As I walk through the garden in winter, I hear a breeze coming before I feel it brush my face. The pin oak, still in its infancy at a mere 20 years old, holds its leaves through the winter. It is brown and nondescript until the wind blows, and then a wonderful sound occurs. Looking up, I see the leaves shimmering like a hula skirt, giving me a sense I should shimmy a bit myself. As I listen, all around me the garden has become a symphony of sounds.
Sound in the garden is often overlooked as a garden design element. I’m not talking about boombox sound, although there is a time and place for music in the garden. I’m talking about the sound of nature. The leaves, birds, bees, bugs, bats, and even man-made ornaments bring life to a silent spot. Frogs croaking, insect wings vibrating, cicadas buzzing—these sounds can conjure up memories and instill curiosity. Billowing grasses bend in the wind, causing a quaking between their blades. Seeds rattle in the rustle of wind, giving you the pleasure of hearing their call, a dinner bell for seed-eating songbirds.
Complete silence in nature is a fearful thing—we think of it as a harbinger of storms and tornados. Perhaps the crickets can be deafening during the summer when the windows are open and you are trying to sleep. But not hearing any sound at all, in reality, is much worse. Happy are the sounds of nature.
Water provides one of my favorite garden sounds. Whether it’s a recirculating fountain muting the ambient noise of nearby traffic or a pond fully stocked with fish creating sounds with their splashes, calling you over to investigate—the sound of moving water is at the same time peaceful and full of life.
Water will also invite wildlife and its noises to your garden. A water feature will attract amphibians, which need water for part of their life cycle and protection. You will delight in the sounds of frogs and toads silencing their croaking and taking a dive as you approach on your evening walk around the garden.
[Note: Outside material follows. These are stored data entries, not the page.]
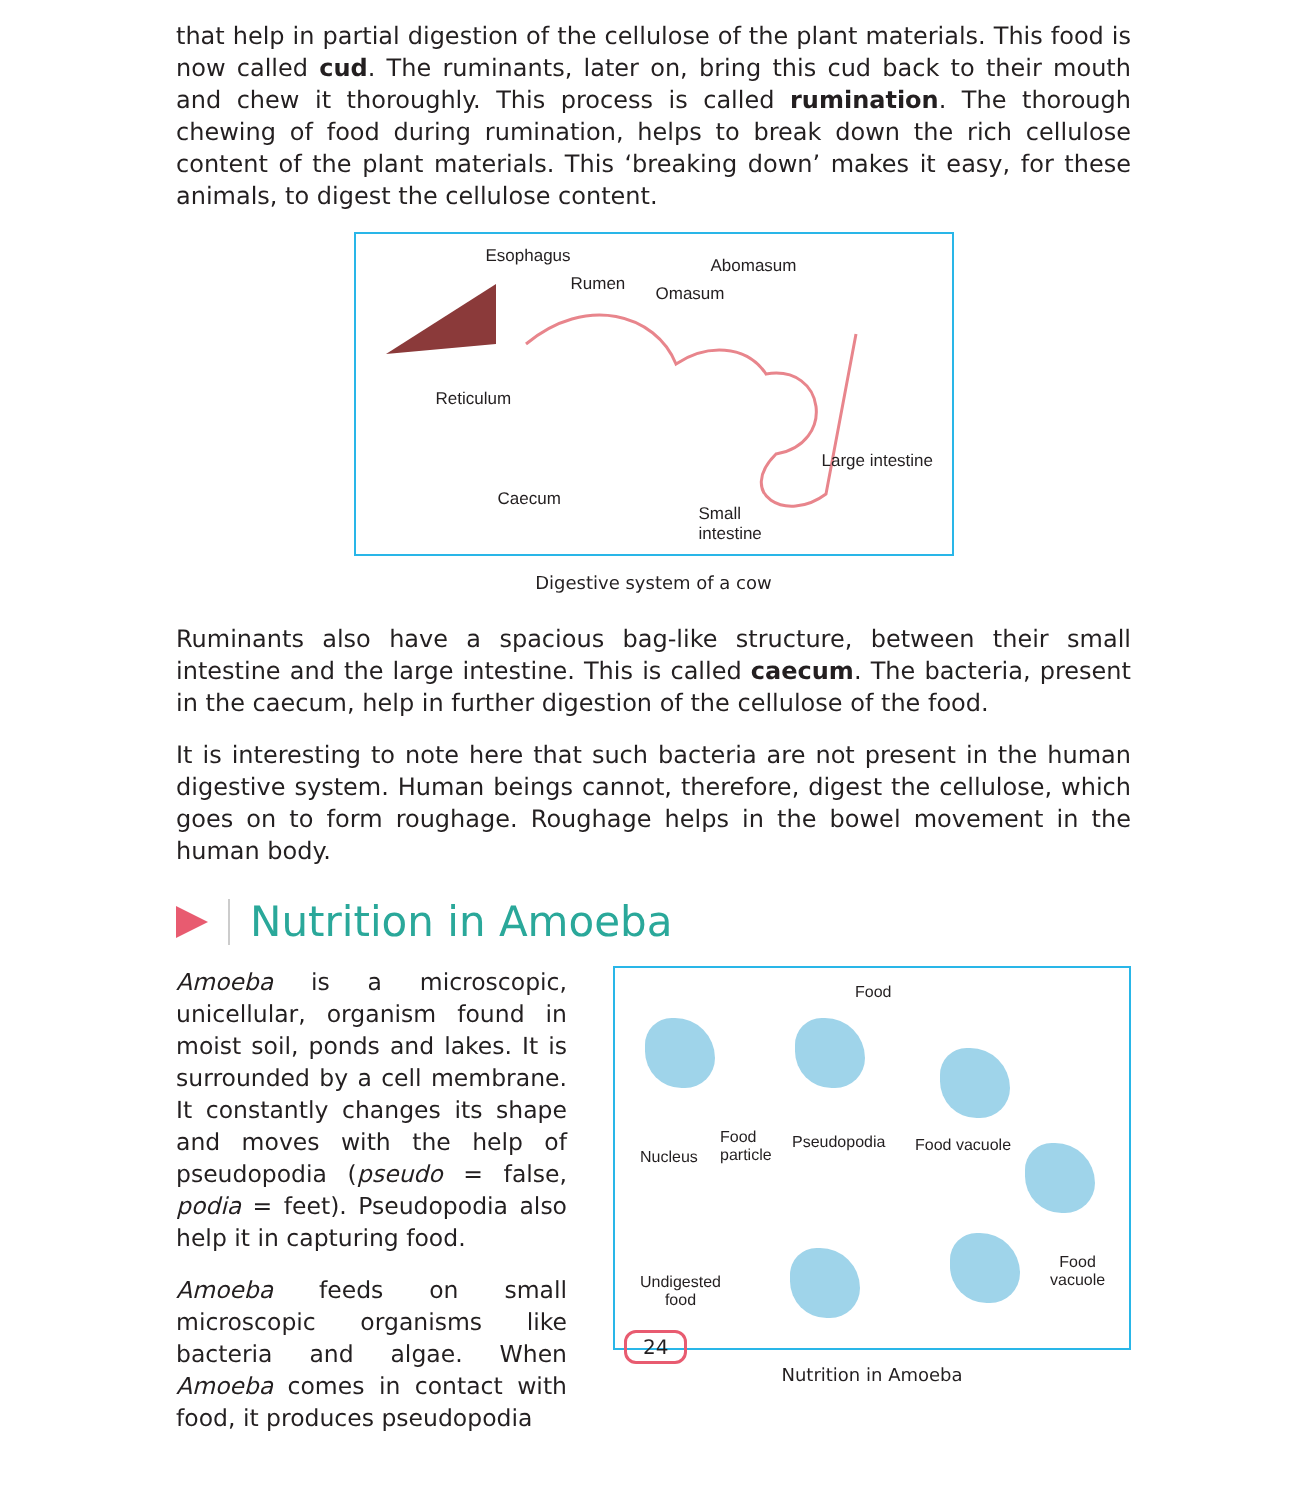that help in partial digestion of the cellulose of the plant materials. This food is now called cud. The ruminants, later on, bring this cud back to their mouth and chew it thoroughly. This process is called rumination. The thorough chewing of food during rumination, helps to break down the rich cellulose content of the plant materials. This ‘breaking down’ makes it easy, for these animals, to digest the cellulose content.
Esophagus
Rumen
Abomasum
Omasum
Reticulum
Large intestine
Caecum
Small
intestine
Digestive system of a cow
Ruminants also have a spacious bag-like structure, between their small intestine and the large intestine. This is called caecum. The bacteria, present in the caecum, help in further digestion of the cellulose of the food.
It is interesting to note here that such bacteria are not present in the human digestive system. Human beings cannot, therefore, digest the cellulose, which goes on to form roughage. Roughage helps in the bowel movement in the human body.
Nutrition in Amoeba
Amoeba is a microscopic, unicellular, organism found in moist soil, ponds and lakes. It is surrounded by a cell membrane. It constantly changes its shape and moves with the help of pseudopodia (pseudo = false, podia = feet). Pseudopodia also help it in capturing food.
Amoeba feeds on small microscopic organisms like bacteria and algae. When Amoeba comes in contact with food, it produces pseudopodia
Food
Nucleus
Food
particle
Pseudopodia Food vacuole
Food
vacuole Undigested
food
Nutrition in Amoeba
24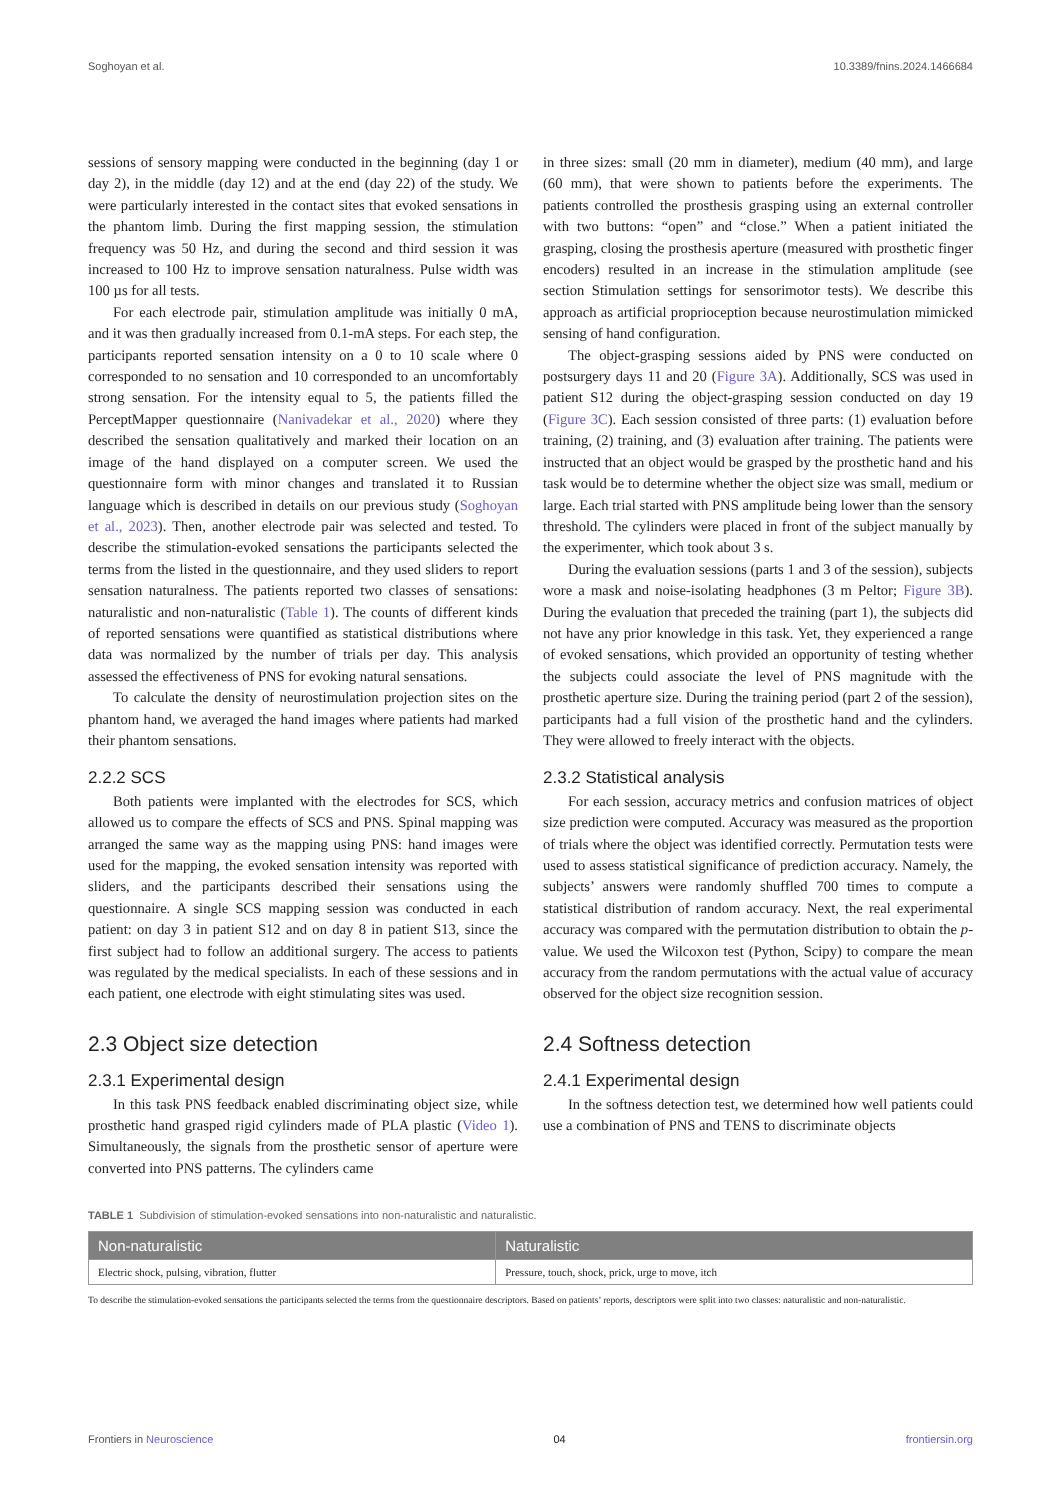Soghoyan et al. 10.3389/fnins.2024.1466684
sessions of sensory mapping were conducted in the beginning (day 1 or day 2), in the middle (day 12) and at the end (day 22) of the study. We were particularly interested in the contact sites that evoked sensations in the phantom limb. During the first mapping session, the stimulation frequency was 50 Hz, and during the second and third session it was increased to 100 Hz to improve sensation naturalness. Pulse width was 100 µs for all tests.
For each electrode pair, stimulation amplitude was initially 0 mA, and it was then gradually increased from 0.1-mA steps. For each step, the participants reported sensation intensity on a 0 to 10 scale where 0 corresponded to no sensation and 10 corresponded to an uncomfortably strong sensation. For the intensity equal to 5, the patients filled the PerceptMapper questionnaire (Nanivadekar et al., 2020) where they described the sensation qualitatively and marked their location on an image of the hand displayed on a computer screen. We used the questionnaire form with minor changes and translated it to Russian language which is described in details on our previous study (Soghoyan et al., 2023). Then, another electrode pair was selected and tested. To describe the stimulation-evoked sensations the participants selected the terms from the listed in the questionnaire, and they used sliders to report sensation naturalness. The patients reported two classes of sensations: naturalistic and non-naturalistic (Table 1). The counts of different kinds of reported sensations were quantified as statistical distributions where data was normalized by the number of trials per day. This analysis assessed the effectiveness of PNS for evoking natural sensations.
To calculate the density of neurostimulation projection sites on the phantom hand, we averaged the hand images where patients had marked their phantom sensations.
2.2.2 SCS
Both patients were implanted with the electrodes for SCS, which allowed us to compare the effects of SCS and PNS. Spinal mapping was arranged the same way as the mapping using PNS: hand images were used for the mapping, the evoked sensation intensity was reported with sliders, and the participants described their sensations using the questionnaire. A single SCS mapping session was conducted in each patient: on day 3 in patient S12 and on day 8 in patient S13, since the first subject had to follow an additional surgery. The access to patients was regulated by the medical specialists. In each of these sessions and in each patient, one electrode with eight stimulating sites was used.
2.3 Object size detection
2.3.1 Experimental design
In this task PNS feedback enabled discriminating object size, while prosthetic hand grasped rigid cylinders made of PLA plastic (Video 1). Simultaneously, the signals from the prosthetic sensor of aperture were converted into PNS patterns. The cylinders came
in three sizes: small (20 mm in diameter), medium (40 mm), and large (60 mm), that were shown to patients before the experiments. The patients controlled the prosthesis grasping using an external controller with two buttons: “open” and “close.” When a patient initiated the grasping, closing the prosthesis aperture (measured with prosthetic finger encoders) resulted in an increase in the stimulation amplitude (see section Stimulation settings for sensorimotor tests). We describe this approach as artificial proprioception because neurostimulation mimicked sensing of hand configuration.
The object-grasping sessions aided by PNS were conducted on postsurgery days 11 and 20 (Figure 3A). Additionally, SCS was used in patient S12 during the object-grasping session conducted on day 19 (Figure 3C). Each session consisted of three parts: (1) evaluation before training, (2) training, and (3) evaluation after training. The patients were instructed that an object would be grasped by the prosthetic hand and his task would be to determine whether the object size was small, medium or large. Each trial started with PNS amplitude being lower than the sensory threshold. The cylinders were placed in front of the subject manually by the experimenter, which took about 3 s.
During the evaluation sessions (parts 1 and 3 of the session), subjects wore a mask and noise-isolating headphones (3 m Peltor; Figure 3B). During the evaluation that preceded the training (part 1), the subjects did not have any prior knowledge in this task. Yet, they experienced a range of evoked sensations, which provided an opportunity of testing whether the subjects could associate the level of PNS magnitude with the prosthetic aperture size. During the training period (part 2 of the session), participants had a full vision of the prosthetic hand and the cylinders. They were allowed to freely interact with the objects.
2.3.2 Statistical analysis
For each session, accuracy metrics and confusion matrices of object size prediction were computed. Accuracy was measured as the proportion of trials where the object was identified correctly. Permutation tests were used to assess statistical significance of prediction accuracy. Namely, the subjects’ answers were randomly shuffled 700 times to compute a statistical distribution of random accuracy. Next, the real experimental accuracy was compared with the permutation distribution to obtain the p-value. We used the Wilcoxon test (Python, Scipy) to compare the mean accuracy from the random permutations with the actual value of accuracy observed for the object size recognition session.
2.4 Softness detection
2.4.1 Experimental design
In the softness detection test, we determined how well patients could use a combination of PNS and TENS to discriminate objects
TABLE 1 Subdivision of stimulation-evoked sensations into non-naturalistic and naturalistic.
| Non-naturalistic | Naturalistic |
| --- | --- |
| Electric shock, pulsing, vibration, flutter | Pressure, touch, shock, prick, urge to move, itch |
To describe the stimulation-evoked sensations the participants selected the terms from the questionnaire descriptors. Based on patients’ reports, descriptors were split into two classes: naturalistic and non-naturalistic.
Frontiers in Neuroscience 04 frontiersin.org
They not only provide you with sound pleasure, they diminish the sound of the approaching mosquito that is about to become some frog’s nighttime nosh.
A garden abuzz with bugs and insects adds yet another layer in the garden symphony. Try attracting pollinators for reasons beyond pollination, for the pure pleasure of the sounds they bring, such as the sound of busy bees working the flowers in the beds out back.
Wildlife brings so much more than sound to the garden. Animal and insect interaction in the garden is part of what keeps your garden in nature’s balance. Many birds in the garden will feed on insects and reward you with song. Attracting birds is easy to do and part of the fun of building a garden. Include plants for food and protection, as well as to provide nesting material. The more sustainable the garden, the more likely birds that don’t migrate will call your garden home year-round. A simple water source, such as a birdbath, will provide the birds a necessity and bring you joy as you watch and hear the the birds coming close for a sip or a dip.
One of my favorite sounds in the garden is one I hear when I travel down the gravel path on the south side of my house. I hear the birds take flight from my approaching footsteps crunching on the gravel path. The sound of the birds taking flight never ceases to heighten my senses. As the birds depart, a smile always forms on my lips.
Though not a part of nature, chimes can be charming as the wind sways their wands. The size of the chime and the material they are made of affects the sound. Large metal chimes cause deep melodic sounds, while tiny treasures will sound like a chuckwagon dinner bell used in music lessons to count beats. Bamboo provides a muted sound, while shells cause a clatter. It’s a personal preference—in all cases, the chimes will alert the gardener, even inside the house, to changes in the wind outside.
We people add sound as we journey through the garden too, whether crunching on gravel or brushing against languid plantings that soften the edges along the paths. When we walk the garden, we contribute to the life of the garden.
For better or worse, if I’m reading on a Saturday afternoon in a comfortable location, listening to the kids play outside, I will slip into the nap position. I don’t have the luxury to plan a nap, but when the melodic sounds of kids playing in the garden last for too long, I’m soothed to sleep.
Sound in the garden is one of my greatest joys. Whether it’s from the birds chirping, bees buzzing, children keeping score, or just the sounds the wind brings, sound comforts me. And when many sounds blend together, chaos becomes calm, resting the soul.